Task to carry out: Filter the records below down to the lines that contain the string "share", and copy each of those lines out.
[Start of Attachment]
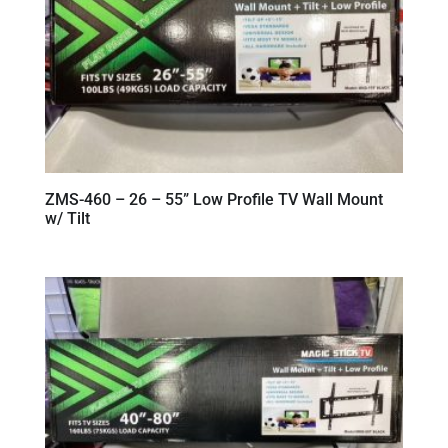
ZMS-460 – 26 – 55” Low Profile TV Wall Mount
w/ Tilt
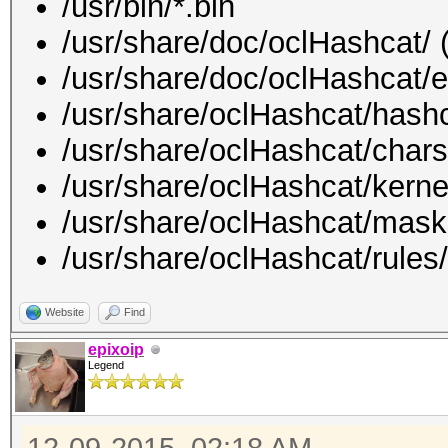
/usr/bin/*.bin
/usr/share/doc/oclHashcat/ (
/usr/share/doc/oclHashcat/e
/usr/share/oclHashcat/hashc
/usr/share/oclHashcat/chars
/usr/share/oclHashcat/kerne
/usr/share/oclHashcat/mask
/usr/share/oclHashcat/rules/
Website
Find
epixoip
Legend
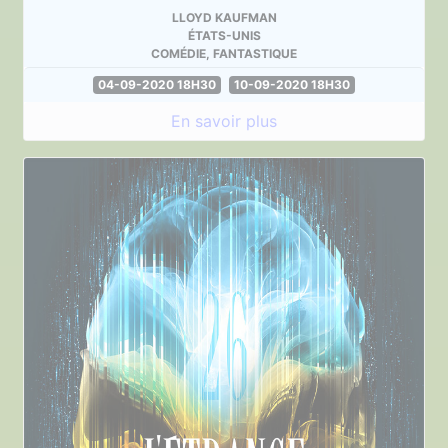
LLOYD KAUFMAN
ÉTATS-UNIS
COMÉDIE, FANTASTIQUE
04-09-2020 18H30
10-09-2020 18H30
En savoir plus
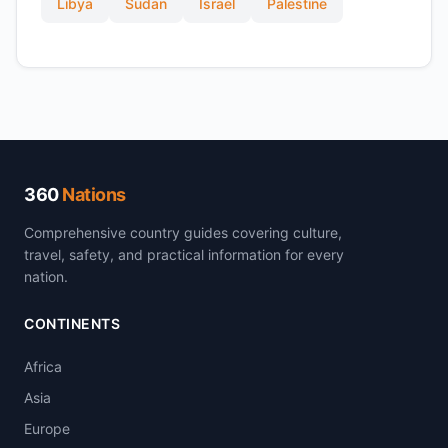
Libya
Sudan
Israel
Palestine
360
Nations
Comprehensive country guides covering culture,
travel, safety, and practical information for every
nation.
CONTINENTS
Africa
Asia
Europe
[End of Attachment]
Written answer:
/usr/share/doc/oclHashcat/ (
/usr/share/doc/oclHashcat/e
/usr/share/oclHashcat/hashc
/usr/share/oclHashcat/chars
/usr/share/oclHashcat/kerne
/usr/share/oclHashcat/mask
/usr/share/oclHashcat/rules/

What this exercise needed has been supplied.